How Does a Balloon React When a Man Climbs a Ladder Attached to It?

[exparrot]

Homework Statement

In the figure below, a 74 kg man is on a ladder hanging from a balloon that has a total mass of 260 kg (including the basket passenger). The balloon is initially stationary relative to the ground. The man on the ladder begins to climb at 2.5 m/s relative to the ladder.

(a) In what direction does the balloon move? My answer is downwards which is correct

(b) At what speed does the balloon move?

Homework Equations

v_mg = v_mb - v_bg

(where the subscripts _mg refer to man relative to ground, _mb man relative to balloon (ladder), and _bg balloon relative to ground)

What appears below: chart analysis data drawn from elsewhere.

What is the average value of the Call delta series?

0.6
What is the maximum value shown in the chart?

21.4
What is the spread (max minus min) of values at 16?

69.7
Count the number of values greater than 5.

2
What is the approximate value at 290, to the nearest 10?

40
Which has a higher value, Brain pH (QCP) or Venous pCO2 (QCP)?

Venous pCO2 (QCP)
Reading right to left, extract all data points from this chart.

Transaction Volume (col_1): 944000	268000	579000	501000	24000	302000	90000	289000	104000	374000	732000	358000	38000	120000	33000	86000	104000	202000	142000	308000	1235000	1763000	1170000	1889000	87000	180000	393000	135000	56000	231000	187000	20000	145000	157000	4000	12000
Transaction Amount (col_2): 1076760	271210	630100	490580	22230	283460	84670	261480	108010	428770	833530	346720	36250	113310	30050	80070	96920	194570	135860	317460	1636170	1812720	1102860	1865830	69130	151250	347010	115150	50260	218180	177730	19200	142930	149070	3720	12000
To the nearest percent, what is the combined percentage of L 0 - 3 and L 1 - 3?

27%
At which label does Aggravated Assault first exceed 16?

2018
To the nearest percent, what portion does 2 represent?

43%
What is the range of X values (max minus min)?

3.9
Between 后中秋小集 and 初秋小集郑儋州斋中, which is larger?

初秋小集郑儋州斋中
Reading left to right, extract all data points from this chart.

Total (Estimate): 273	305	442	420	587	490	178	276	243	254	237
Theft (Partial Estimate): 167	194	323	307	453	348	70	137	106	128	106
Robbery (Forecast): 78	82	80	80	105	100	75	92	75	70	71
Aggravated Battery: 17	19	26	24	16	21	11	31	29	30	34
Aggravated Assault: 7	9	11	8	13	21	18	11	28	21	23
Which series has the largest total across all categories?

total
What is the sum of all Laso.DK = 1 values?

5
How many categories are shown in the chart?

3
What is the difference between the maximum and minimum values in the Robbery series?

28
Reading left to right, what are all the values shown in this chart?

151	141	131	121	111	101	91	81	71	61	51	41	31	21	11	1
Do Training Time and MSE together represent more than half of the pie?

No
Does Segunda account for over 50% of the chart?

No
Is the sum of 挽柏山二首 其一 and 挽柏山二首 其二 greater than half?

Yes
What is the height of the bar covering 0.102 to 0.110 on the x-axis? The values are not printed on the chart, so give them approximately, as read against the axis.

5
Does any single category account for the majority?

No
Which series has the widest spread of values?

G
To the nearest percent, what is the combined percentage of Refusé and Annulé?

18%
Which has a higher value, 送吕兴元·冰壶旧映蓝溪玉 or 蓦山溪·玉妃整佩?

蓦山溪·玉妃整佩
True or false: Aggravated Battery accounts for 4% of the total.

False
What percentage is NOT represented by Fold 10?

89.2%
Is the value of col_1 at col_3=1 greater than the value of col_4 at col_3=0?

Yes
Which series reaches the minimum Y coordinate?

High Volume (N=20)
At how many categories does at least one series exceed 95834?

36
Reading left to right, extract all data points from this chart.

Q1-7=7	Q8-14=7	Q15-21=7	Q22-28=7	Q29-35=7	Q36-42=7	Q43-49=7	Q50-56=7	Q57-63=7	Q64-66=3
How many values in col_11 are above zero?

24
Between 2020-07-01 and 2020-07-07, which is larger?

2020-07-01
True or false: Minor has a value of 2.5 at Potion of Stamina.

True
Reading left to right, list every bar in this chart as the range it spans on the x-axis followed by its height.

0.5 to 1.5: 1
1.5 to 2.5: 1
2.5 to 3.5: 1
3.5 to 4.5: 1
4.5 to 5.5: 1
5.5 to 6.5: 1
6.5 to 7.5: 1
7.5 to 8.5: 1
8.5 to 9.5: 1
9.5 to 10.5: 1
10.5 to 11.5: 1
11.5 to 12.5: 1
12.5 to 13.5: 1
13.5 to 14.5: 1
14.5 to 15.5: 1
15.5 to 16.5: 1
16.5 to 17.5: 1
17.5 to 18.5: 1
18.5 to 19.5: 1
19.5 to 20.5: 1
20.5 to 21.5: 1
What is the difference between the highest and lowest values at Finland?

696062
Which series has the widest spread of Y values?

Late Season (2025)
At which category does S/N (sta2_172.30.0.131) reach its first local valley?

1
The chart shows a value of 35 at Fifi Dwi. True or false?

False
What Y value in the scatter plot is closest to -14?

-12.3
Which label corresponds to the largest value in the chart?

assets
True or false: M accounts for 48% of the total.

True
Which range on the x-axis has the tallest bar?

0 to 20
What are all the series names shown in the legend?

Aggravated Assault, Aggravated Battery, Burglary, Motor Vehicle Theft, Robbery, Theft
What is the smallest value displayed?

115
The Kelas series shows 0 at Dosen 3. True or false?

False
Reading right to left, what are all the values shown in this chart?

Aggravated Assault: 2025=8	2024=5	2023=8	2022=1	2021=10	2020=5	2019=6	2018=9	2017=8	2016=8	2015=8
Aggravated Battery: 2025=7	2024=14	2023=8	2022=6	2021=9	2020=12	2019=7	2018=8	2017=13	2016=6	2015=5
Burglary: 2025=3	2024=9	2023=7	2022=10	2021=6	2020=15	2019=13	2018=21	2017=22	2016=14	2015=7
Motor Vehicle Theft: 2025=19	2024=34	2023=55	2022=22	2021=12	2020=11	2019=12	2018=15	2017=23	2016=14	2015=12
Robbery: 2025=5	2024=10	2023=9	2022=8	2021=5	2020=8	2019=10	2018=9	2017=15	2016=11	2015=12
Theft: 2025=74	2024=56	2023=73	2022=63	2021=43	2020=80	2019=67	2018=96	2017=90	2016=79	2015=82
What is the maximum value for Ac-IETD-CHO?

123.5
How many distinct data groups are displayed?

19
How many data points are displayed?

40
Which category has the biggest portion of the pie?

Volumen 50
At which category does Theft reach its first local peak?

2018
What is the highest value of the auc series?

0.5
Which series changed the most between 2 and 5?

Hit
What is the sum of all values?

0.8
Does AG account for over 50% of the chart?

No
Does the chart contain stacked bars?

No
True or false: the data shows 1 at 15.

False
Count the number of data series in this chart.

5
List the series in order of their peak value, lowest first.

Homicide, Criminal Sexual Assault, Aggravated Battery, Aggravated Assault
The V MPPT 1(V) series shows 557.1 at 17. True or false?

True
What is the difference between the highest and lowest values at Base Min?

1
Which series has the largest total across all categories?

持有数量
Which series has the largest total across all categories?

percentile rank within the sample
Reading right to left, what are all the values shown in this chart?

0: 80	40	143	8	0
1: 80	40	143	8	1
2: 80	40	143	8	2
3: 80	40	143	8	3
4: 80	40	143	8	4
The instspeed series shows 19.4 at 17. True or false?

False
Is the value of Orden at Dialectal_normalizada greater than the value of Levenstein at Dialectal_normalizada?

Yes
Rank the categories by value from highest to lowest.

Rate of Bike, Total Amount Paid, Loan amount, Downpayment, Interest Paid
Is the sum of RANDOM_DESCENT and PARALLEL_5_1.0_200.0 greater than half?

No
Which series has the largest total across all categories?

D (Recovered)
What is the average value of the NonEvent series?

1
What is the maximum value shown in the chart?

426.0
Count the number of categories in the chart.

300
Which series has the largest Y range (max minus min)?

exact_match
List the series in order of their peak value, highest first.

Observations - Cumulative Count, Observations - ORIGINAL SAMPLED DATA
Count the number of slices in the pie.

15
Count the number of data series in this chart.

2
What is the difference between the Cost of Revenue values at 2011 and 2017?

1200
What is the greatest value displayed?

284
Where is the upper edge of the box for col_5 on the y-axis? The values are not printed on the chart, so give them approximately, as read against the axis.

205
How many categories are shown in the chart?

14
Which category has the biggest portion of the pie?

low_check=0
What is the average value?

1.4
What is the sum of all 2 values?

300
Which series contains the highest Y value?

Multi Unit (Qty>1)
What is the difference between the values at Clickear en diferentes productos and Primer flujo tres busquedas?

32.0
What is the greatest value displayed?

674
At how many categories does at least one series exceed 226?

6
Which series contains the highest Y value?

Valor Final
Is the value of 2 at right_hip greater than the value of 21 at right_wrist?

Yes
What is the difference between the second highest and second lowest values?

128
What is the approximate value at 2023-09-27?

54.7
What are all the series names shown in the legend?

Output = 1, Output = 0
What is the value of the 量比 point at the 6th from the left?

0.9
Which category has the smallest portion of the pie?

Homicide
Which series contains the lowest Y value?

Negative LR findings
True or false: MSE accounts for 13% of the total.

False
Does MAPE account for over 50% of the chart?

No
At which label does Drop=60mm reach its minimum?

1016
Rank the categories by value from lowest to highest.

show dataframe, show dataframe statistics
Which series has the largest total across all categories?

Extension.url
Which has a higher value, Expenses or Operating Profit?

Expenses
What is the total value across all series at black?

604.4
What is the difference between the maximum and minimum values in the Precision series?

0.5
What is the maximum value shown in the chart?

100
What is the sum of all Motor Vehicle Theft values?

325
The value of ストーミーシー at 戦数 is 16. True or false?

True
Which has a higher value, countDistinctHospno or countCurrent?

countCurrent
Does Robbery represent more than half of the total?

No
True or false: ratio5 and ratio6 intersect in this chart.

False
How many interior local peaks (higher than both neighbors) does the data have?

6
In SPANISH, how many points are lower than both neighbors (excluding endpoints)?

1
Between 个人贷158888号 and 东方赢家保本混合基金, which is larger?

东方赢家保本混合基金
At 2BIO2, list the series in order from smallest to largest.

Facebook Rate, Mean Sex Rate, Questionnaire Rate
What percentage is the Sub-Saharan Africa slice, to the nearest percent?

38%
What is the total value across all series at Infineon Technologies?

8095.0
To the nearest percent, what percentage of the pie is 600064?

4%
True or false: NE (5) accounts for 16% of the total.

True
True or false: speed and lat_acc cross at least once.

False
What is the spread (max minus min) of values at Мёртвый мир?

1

v_com = [m_mg - Mv_bg]/M + m

The Attempt at a Solution

I actually have the worked out solution to this problem but I'm finding it hard to grasp that
v_com = [m_mg - Mv_bg]/M + m = 0 (as per my textbook solutions). This is my understanding: the balloon is stationary relative to the ground, thus the v_com of the balloon-ground system would be 0. However, the man starts to move up the ladder causing the balloon to move downward, thus changing the v_com. How can, then, the textbook solution in solving for v_bg set the aforementioned equation for v_com to 0? I mean, the v_bgto be calculated is not when the balloon is stationary relative to the ground, obviously, it's changing relative to the ground (moving downwards) while the man is moving up the ladder. I would appreciate help in understanding this conceptually, especially if my thinking is wrong.

Thanks!

 

[rl.bhat]

If xp, xb and xm are the distances of passenger, balloon and the center of mass from the ground, then
xm = (m*xp + M*xb)/(M + m)
If you take the derivative with respect to time to find their velocities, we get
v(xm) = (m*vp + M*vb)/(M + m). Since vp and vb are in the opposite direction the final expression becomes
vm = ...?

 

[exparrot]

If xp, xb and xm are the distances of passenger, balloon and the center of mass from the ground, then
xm = (m*xp + M*xb)/(M + m)
If you take the derivative with respect to time to find their velocities, we get
v*xm = (m*vp + M*vb)/(M + m). Since vp and vb are in the opposite direction the final expression becomes
vm = ...?

I'm sorry, I don't understand. Why should I have to take the derivative if I already have an equation tailored to this situation? Maybe I'm not understanding something...

 

[rl.bhat]

In the problem there are three center of masses.
1) Center of mass of man
2) Center of mass of balloon
3) Center of mass of ( man + balloon) system.
Since there is no external force acting on the system, center of mass of the system remains at rest. So v(cm) is zero.